I’m back in Hobart now, and the Wi-Fi situation is even worse than I imagined. I realise something is seriously wrong when I try connecting to the Wi-Fi. For some reason, the wireless network is broadcasting its SSID even though I’ve set it to be hidden. It also tells me the password is wrong, even though I, nor anyone else, has changed it since it was setup. I ask my parents more questions about it. We give it a reboot and leave it at that. I’ll need to witness a failure to figure out what’s wrong, not have it broken to begin with.

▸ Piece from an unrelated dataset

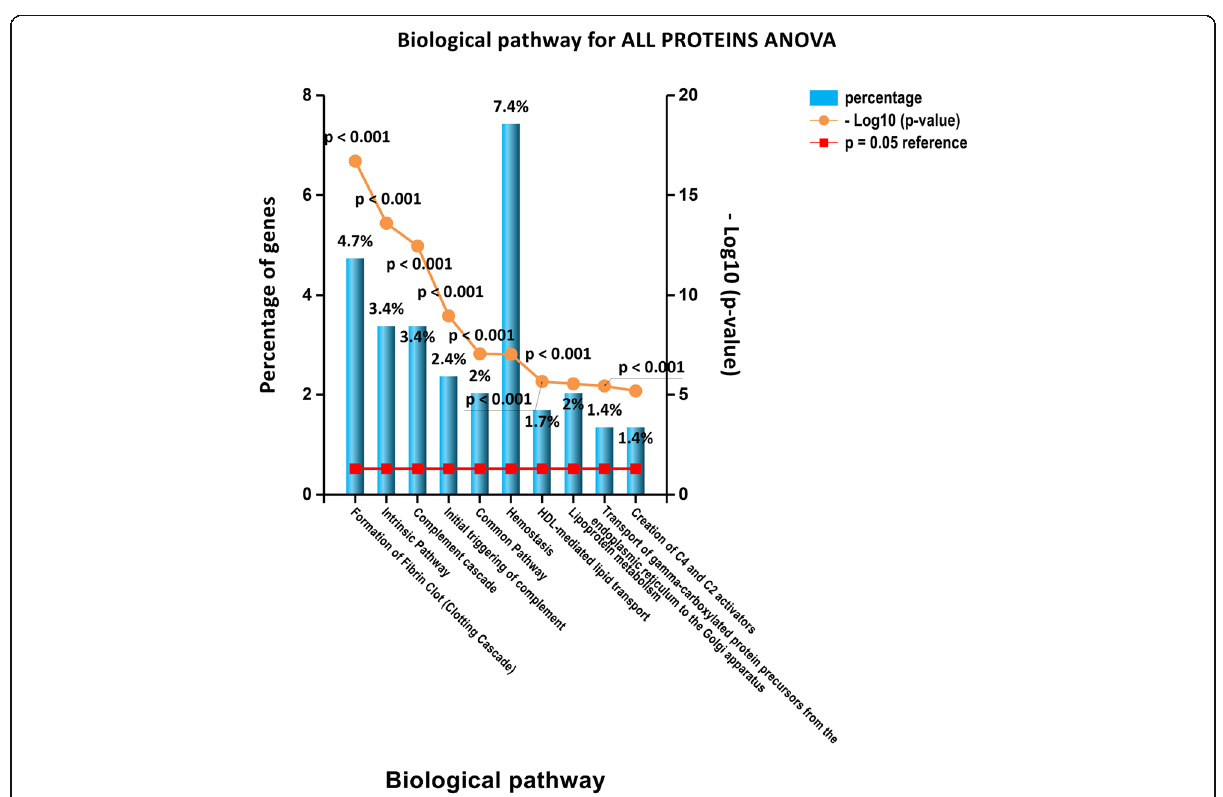
Fig. 2 Pathway analysis was performed by FunRich 3.0 program. All the proteins passing the cutoff of ANOVA p value < 0.05 were considered for biological pathway enrichment. The list of pathways obtained was sorted by – log10 p value and only top 10 pathways are shown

As luck would have it, the Wi-Fi dies a short time later. And that’s pretty much all I have to go on, given that I don’t have any other way of connecting to the unit to check it out. All the devices in the house are wireless and don’t have an Ethernet port; any troubleshooting that I was planning to do is severely hampered by the fact I can only connect to it wirelessly.
I mean, there’s an old XP box that still has one, but I’m not sure I want to try troubleshooting anything from that. My mum has a Surface (Pro?) that has an USB dock with an ethernet port, but I’m loathe to install some potentially dodgy Targus Mac drivers for it on my MacBook Pro. My sister has a MacBook Air, which doesn’t have an Ethernet port, and even my old Chromebook doesn’t come with an Ethernet port. Of course, I own a Thunderbolt to Gigabit Ethernet adapter, but I left it back in Brisbane, and buying another for the sole purpose to diagnosing a Wi-Fi issue seems somewhat wasteful.
Giving up on diagnosing the issue for now, I ask what my family does when the Wi-Fi stops working. They power-cycle the device, which fixes the issue for anywhere between a few hours or a few days. Given that the Wi-Fi can drop out multiple times a day, that’s kind of an issue. So we power-cycle the unit again, which fixes it until I can work out what’s wrong.